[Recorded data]
START
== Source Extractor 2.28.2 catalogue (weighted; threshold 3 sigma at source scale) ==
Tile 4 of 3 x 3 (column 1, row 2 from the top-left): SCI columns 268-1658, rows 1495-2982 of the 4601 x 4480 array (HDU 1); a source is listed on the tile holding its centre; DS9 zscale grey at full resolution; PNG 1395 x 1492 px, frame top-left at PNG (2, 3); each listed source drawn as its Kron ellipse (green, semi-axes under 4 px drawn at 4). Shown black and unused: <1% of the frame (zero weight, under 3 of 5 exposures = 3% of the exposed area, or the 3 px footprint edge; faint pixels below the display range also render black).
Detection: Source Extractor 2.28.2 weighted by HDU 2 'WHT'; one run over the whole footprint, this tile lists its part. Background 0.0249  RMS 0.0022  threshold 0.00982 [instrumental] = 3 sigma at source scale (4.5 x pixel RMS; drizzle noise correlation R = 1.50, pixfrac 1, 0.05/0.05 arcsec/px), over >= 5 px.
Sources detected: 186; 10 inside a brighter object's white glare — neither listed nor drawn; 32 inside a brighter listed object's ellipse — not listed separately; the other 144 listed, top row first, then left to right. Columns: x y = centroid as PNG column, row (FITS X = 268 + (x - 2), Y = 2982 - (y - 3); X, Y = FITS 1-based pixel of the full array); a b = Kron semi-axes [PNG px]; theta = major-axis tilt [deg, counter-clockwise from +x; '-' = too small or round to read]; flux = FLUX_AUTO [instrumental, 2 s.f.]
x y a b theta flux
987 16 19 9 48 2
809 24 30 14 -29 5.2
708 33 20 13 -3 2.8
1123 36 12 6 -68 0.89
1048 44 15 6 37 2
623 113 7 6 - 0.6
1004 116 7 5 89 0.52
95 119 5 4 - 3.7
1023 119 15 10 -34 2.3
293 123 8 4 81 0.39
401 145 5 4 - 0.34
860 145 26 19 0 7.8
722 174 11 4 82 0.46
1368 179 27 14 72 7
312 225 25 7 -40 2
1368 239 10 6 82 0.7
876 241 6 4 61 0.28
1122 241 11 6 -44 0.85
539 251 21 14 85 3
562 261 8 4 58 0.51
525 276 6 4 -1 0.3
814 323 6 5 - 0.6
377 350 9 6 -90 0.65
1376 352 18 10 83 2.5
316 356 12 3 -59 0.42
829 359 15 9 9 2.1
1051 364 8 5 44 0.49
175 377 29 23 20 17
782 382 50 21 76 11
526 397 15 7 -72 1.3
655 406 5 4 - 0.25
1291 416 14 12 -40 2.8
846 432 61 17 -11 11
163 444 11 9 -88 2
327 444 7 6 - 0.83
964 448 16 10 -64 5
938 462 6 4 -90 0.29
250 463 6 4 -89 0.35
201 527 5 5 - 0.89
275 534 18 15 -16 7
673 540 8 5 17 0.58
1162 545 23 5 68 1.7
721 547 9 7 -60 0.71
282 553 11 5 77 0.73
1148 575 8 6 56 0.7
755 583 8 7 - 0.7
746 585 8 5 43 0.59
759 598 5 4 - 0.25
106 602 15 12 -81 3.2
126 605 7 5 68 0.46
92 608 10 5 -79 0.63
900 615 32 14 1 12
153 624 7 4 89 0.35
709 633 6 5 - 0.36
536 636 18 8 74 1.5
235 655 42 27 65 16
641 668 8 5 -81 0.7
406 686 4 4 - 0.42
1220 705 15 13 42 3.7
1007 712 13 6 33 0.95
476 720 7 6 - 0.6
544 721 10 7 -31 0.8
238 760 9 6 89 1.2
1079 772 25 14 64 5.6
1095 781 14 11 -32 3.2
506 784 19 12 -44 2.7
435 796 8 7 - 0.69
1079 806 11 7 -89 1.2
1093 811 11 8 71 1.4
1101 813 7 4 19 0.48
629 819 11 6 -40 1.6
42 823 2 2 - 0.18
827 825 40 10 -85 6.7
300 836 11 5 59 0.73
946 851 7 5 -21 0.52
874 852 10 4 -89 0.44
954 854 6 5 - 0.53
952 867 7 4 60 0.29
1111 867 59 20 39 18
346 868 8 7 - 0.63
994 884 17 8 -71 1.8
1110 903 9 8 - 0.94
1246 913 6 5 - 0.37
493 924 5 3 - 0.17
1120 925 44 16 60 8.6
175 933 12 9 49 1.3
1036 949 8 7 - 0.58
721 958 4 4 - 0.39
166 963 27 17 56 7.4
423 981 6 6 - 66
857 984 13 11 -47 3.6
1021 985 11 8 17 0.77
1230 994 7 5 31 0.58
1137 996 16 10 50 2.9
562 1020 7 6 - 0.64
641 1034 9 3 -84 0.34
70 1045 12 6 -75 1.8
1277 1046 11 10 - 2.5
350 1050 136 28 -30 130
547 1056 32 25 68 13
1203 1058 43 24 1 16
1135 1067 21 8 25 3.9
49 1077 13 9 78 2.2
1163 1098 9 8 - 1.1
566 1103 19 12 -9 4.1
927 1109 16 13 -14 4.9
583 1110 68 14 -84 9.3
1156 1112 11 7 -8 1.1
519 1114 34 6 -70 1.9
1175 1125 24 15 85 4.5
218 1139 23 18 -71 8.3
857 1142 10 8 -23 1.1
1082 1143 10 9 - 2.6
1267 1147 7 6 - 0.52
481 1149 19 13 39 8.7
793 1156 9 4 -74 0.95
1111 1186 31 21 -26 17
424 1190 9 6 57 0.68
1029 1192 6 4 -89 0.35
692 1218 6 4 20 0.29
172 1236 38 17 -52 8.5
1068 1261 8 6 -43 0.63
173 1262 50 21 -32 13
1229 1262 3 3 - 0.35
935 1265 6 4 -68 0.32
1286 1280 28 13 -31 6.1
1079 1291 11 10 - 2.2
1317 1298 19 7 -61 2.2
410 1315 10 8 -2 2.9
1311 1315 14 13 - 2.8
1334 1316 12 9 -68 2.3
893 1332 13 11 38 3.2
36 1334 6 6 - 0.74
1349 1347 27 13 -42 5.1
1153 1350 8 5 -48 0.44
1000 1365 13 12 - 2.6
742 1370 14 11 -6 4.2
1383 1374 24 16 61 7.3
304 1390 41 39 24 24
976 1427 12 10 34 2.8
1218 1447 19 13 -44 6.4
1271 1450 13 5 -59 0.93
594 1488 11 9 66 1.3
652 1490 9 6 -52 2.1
END
> _Aim_
Output the lines above, repeating each one exactly.

> _The completed task_
== Source Extractor 2.28.2 catalogue (weighted; threshold 3 sigma at source scale) ==
Tile 4 of 3 x 3 (column 1, row 2 from the top-left): SCI columns 268-1658, rows 1495-2982 of the 4601 x 4480 array (HDU 1); a source is listed on the tile holding its centre; DS9 zscale grey at full resolution; PNG 1395 x 1492 px, frame top-left at PNG (2, 3); each listed source drawn as its Kron ellipse (green, semi-axes under 4 px drawn at 4). Shown black and unused: <1% of the frame (zero weight, under 3 of 5 exposures = 3% of the exposed area, or the 3 px footprint edge; faint pixels below the display range also render black).
Detection: Source Extractor 2.28.2 weighted by HDU 2 'WHT'; one run over the whole footprint, this tile lists its part. Background 0.0249  RMS 0.0022  threshold 0.00982 [instrumental] = 3 sigma at source scale (4.5 x pixel RMS; drizzle noise correlation R = 1.50, pixfrac 1, 0.05/0.05 arcsec/px), over >= 5 px.
Sources detected: 186; 10 inside a brighter object's white glare — neither listed nor drawn; 32 inside a brighter listed object's ellipse — not listed separately; the other 144 listed, top row first, then left to right. Columns: x y = centroid as PNG column, row (FITS X = 268 + (x - 2), Y = 2982 - (y - 3); X, Y = FITS 1-based pixel of the full array); a b = Kron semi-axes [PNG px]; theta = major-axis tilt [deg, counter-clockwise from +x; '-' = too small or round to read]; flux = FLUX_AUTO [instrumental, 2 s.f.]
x y a b theta flux
987 16 19 9 48 2
809 24 30 14 -29 5.2
708 33 20 13 -3 2.8
1123 36 12 6 -68 0.89
1048 44 15 6 37 2
623 113 7 6 - 0.6
1004 116 7 5 89 0.52
95 119 5 4 - 3.7
1023 119 15 10 -34 2.3
293 123 8 4 81 0.39
401 145 5 4 - 0.34
860 145 26 19 0 7.8
722 174 11 4 82 0.46
1368 179 27 14 72 7
312 225 25 7 -40 2
1368 239 10 6 82 0.7
876 241 6 4 61 0.28
1122 241 11 6 -44 0.85
539 251 21 14 85 3
562 261 8 4 58 0.51
525 276 6 4 -1 0.3
814 323 6 5 - 0.6
377 350 9 6 -90 0.65
1376 352 18 10 83 2.5
316 356 12 3 -59 0.42
829 359 15 9 9 2.1
1051 364 8 5 44 0.49
175 377 29 23 20 17
782 382 50 21 76 11
526 397 15 7 -72 1.3
655 406 5 4 - 0.25
1291 416 14 12 -40 2.8
846 432 61 17 -11 11
163 444 11 9 -88 2
327 444 7 6 - 0.83
964 448 16 10 -64 5
938 462 6 4 -90 0.29
250 463 6 4 -89 0.35
201 527 5 5 - 0.89
275 534 18 15 -16 7
673 540 8 5 17 0.58
1162 545 23 5 68 1.7
721 547 9 7 -60 0.71
282 553 11 5 77 0.73
1148 575 8 6 56 0.7
755 583 8 7 - 0.7
746 585 8 5 43 0.59
759 598 5 4 - 0.25
106 602 15 12 -81 3.2
126 605 7 5 68 0.46
92 608 10 5 -79 0.63
900 615 32 14 1 12
153 624 7 4 89 0.35
709 633 6 5 - 0.36
536 636 18 8 74 1.5
235 655 42 27 65 16
641 668 8 5 -81 0.7
406 686 4 4 - 0.42
1220 705 15 13 42 3.7
1007 712 13 6 33 0.95
476 720 7 6 - 0.6
544 721 10 7 -31 0.8
238 760 9 6 89 1.2
1079 772 25 14 64 5.6
1095 781 14 11 -32 3.2
506 784 19 12 -44 2.7
435 796 8 7 - 0.69
1079 806 11 7 -89 1.2
1093 811 11 8 71 1.4
1101 813 7 4 19 0.48
629 819 11 6 -40 1.6
42 823 2 2 - 0.18
827 825 40 10 -85 6.7
300 836 11 5 59 0.73
946 851 7 5 -21 0.52
874 852 10 4 -89 0.44
954 854 6 5 - 0.53
952 867 7 4 60 0.29
1111 867 59 20 39 18
346 868 8 7 - 0.63
994 884 17 8 -71 1.8
1110 903 9 8 - 0.94
1246 913 6 5 - 0.37
493 924 5 3 - 0.17
1120 925 44 16 60 8.6
175 933 12 9 49 1.3
1036 949 8 7 - 0.58
721 958 4 4 - 0.39
166 963 27 17 56 7.4
423 981 6 6 - 66
857 984 13 11 -47 3.6
1021 985 11 8 17 0.77
1230 994 7 5 31 0.58
1137 996 16 10 50 2.9
562 1020 7 6 - 0.64
641 1034 9 3 -84 0.34
70 1045 12 6 -75 1.8
1277 1046 11 10 - 2.5
350 1050 136 28 -30 130
547 1056 32 25 68 13
1203 1058 43 24 1 16
1135 1067 21 8 25 3.9
49 1077 13 9 78 2.2
1163 1098 9 8 - 1.1
566 1103 19 12 -9 4.1
927 1109 16 13 -14 4.9
583 1110 68 14 -84 9.3
1156 1112 11 7 -8 1.1
519 1114 34 6 -70 1.9
1175 1125 24 15 85 4.5
218 1139 23 18 -71 8.3
857 1142 10 8 -23 1.1
1082 1143 10 9 - 2.6
1267 1147 7 6 - 0.52
481 1149 19 13 39 8.7
793 1156 9 4 -74 0.95
1111 1186 31 21 -26 17
424 1190 9 6 57 0.68
1029 1192 6 4 -89 0.35
692 1218 6 4 20 0.29
172 1236 38 17 -52 8.5
1068 1261 8 6 -43 0.63
173 1262 50 21 -32 13
1229 1262 3 3 - 0.35
935 1265 6 4 -68 0.32
1286 1280 28 13 -31 6.1
1079 1291 11 10 - 2.2
1317 1298 19 7 -61 2.2
410 1315 10 8 -2 2.9
1311 1315 14 13 - 2.8
1334 1316 12 9 -68 2.3
893 1332 13 11 38 3.2
36 1334 6 6 - 0.74
1349 1347 27 13 -42 5.1
1153 1350 8 5 -48 0.44
1000 1365 13 12 - 2.6
742 1370 14 11 -6 4.2
1383 1374 24 16 61 7.3
304 1390 41 39 24 24
976 1427 12 10 34 2.8
1218 1447 19 13 -44 6.4
1271 1450 13 5 -59 0.93
594 1488 11 9 66 1.3
652 1490 9 6 -52 2.1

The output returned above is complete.